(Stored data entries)
━━━━━━━━━━
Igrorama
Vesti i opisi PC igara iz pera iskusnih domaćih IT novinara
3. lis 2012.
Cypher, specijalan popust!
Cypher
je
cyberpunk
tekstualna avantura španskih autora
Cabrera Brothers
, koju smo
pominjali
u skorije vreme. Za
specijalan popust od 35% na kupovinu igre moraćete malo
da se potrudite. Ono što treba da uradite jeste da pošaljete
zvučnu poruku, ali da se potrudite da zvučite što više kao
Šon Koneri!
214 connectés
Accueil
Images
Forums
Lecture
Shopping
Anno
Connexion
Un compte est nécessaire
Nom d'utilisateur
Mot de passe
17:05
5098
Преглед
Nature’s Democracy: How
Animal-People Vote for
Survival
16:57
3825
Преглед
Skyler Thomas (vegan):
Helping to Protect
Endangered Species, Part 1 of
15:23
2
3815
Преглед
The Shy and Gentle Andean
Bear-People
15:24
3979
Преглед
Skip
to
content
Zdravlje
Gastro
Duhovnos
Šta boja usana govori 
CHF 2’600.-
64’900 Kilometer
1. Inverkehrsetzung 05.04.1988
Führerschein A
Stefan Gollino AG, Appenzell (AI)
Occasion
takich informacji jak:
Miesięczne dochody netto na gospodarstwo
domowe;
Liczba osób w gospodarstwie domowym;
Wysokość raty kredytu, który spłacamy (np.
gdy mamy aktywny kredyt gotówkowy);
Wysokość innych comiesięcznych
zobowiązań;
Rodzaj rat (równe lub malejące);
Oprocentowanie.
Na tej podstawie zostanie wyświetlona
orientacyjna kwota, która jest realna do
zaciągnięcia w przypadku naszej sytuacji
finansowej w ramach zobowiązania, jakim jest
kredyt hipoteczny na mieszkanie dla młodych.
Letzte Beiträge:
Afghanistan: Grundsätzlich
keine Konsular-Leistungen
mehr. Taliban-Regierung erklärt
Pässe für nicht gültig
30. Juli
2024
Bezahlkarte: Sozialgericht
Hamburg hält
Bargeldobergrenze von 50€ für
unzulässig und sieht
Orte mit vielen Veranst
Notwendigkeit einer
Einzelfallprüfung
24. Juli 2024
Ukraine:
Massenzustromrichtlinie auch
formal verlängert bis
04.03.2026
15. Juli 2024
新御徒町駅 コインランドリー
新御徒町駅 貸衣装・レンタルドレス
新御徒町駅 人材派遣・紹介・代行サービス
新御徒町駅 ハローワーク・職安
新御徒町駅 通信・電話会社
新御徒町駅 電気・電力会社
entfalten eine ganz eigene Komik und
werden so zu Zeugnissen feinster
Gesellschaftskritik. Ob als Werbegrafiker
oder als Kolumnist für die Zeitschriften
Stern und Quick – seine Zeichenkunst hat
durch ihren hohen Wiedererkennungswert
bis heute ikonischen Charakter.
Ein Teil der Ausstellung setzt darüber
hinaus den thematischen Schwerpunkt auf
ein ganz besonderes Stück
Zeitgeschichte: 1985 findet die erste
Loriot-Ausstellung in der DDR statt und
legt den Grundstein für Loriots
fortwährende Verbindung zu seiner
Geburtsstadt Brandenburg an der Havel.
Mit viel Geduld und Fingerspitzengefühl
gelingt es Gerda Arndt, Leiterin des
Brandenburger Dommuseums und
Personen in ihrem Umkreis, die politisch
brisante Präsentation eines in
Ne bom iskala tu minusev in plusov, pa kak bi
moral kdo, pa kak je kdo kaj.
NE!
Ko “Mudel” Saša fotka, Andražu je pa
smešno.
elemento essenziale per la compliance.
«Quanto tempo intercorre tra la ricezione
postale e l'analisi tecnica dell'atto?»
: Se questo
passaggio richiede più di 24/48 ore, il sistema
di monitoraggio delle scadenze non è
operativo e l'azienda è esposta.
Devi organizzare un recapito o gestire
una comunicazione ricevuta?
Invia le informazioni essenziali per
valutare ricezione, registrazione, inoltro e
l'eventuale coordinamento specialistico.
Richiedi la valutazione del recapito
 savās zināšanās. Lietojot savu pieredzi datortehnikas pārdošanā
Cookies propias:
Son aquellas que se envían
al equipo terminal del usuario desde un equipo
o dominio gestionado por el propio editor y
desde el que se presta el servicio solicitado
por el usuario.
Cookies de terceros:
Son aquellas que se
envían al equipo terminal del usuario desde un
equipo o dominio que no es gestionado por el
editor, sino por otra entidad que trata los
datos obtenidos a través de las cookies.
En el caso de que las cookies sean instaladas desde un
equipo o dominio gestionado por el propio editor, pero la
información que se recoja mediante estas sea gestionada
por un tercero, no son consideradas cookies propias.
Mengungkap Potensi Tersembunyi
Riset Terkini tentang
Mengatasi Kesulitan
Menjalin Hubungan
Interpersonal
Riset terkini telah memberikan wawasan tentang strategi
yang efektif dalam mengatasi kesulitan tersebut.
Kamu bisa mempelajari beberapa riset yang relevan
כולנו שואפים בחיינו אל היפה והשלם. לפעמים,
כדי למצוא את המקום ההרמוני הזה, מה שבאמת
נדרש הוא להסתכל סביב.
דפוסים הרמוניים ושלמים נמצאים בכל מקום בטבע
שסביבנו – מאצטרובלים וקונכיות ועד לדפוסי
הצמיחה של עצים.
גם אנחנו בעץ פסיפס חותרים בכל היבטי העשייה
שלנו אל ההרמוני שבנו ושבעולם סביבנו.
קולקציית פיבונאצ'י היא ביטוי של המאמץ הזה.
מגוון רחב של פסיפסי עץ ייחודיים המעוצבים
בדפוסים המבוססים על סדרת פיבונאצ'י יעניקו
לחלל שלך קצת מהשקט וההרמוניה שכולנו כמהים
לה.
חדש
━━━━━━━━━━
TRY IT: Among the entries above, locate the lines containing "214 connectés" and "Personen in ihrem Umkreis, die politisch", and transcribe exactly those two lines and all lines between.

ANSWER TO THIS TASK:
214 connectés
Accueil
Images
Forums
Lecture
Shopping
Anno
Connexion
Un compte est nécessaire
Nom d'utilisateur
Mot de passe
17:05
5098
Преглед
Nature’s Democracy: How
Animal-People Vote for
Survival
16:57
3825
Преглед
Skyler Thomas (vegan):
Helping to Protect
Endangered Species, Part 1 of
15:23
2
3815
Преглед
The Shy and Gentle Andean
Bear-People
15:24
3979
Преглед
Skip
to
content
Zdravlje
Gastro
Duhovnos
Šta boja usana govori 
CHF 2’600.-
64’900 Kilometer
1. Inverkehrsetzung 05.04.1988
Führerschein A
Stefan Gollino AG, Appenzell (AI)
Occasion
takich informacji jak:
Miesięczne dochody netto na gospodarstwo
domowe;
Liczba osób w gospodarstwie domowym;
Wysokość raty kredytu, który spłacamy (np.
gdy mamy aktywny kredyt gotówkowy);
Wysokość innych comiesięcznych
zobowiązań;
Rodzaj rat (równe lub malejące);
Oprocentowanie.
Na tej podstawie zostanie wyświetlona
orientacyjna kwota, która jest realna do
zaciągnięcia w przypadku naszej sytuacji
finansowej w ramach zobowiązania, jakim jest
kredyt hipoteczny na mieszkanie dla młodych.
Letzte Beiträge:
Afghanistan: Grundsätzlich
keine Konsular-Leistungen
mehr. Taliban-Regierung erklärt
Pässe für nicht gültig
30. Juli
2024
Bezahlkarte: Sozialgericht
Hamburg hält
Bargeldobergrenze von 50€ für
unzulässig und sieht
Orte mit vielen Veranst
Notwendigkeit einer
Einzelfallprüfung
24. Juli 2024
Ukraine:
Massenzustromrichtlinie auch
formal verlängert bis
04.03.2026
15. Juli 2024
新御徒町駅 コインランドリー
新御徒町駅 貸衣装・レンタルドレス
新御徒町駅 人材派遣・紹介・代行サービス
新御徒町駅 ハローワーク・職安
新御徒町駅 通信・電話会社
新御徒町駅 電気・電力会社
entfalten eine ganz eigene Komik und
werden so zu Zeugnissen feinster
Gesellschaftskritik. Ob als Werbegrafiker
oder als Kolumnist für die Zeitschriften
Stern und Quick – seine Zeichenkunst hat
durch ihren hohen Wiedererkennungswert
bis heute ikonischen Charakter.
Ein Teil der Ausstellung setzt darüber
hinaus den thematischen Schwerpunkt auf
ein ganz besonderes Stück
Zeitgeschichte: 1985 findet die erste
Loriot-Ausstellung in der DDR statt und
legt den Grundstein für Loriots
fortwährende Verbindung zu seiner
Geburtsstadt Brandenburg an der Havel.
Mit viel Geduld und Fingerspitzengefühl
gelingt es Gerda Arndt, Leiterin des
Brandenburger Dommuseums und
Personen in ihrem Umkreis, die politisch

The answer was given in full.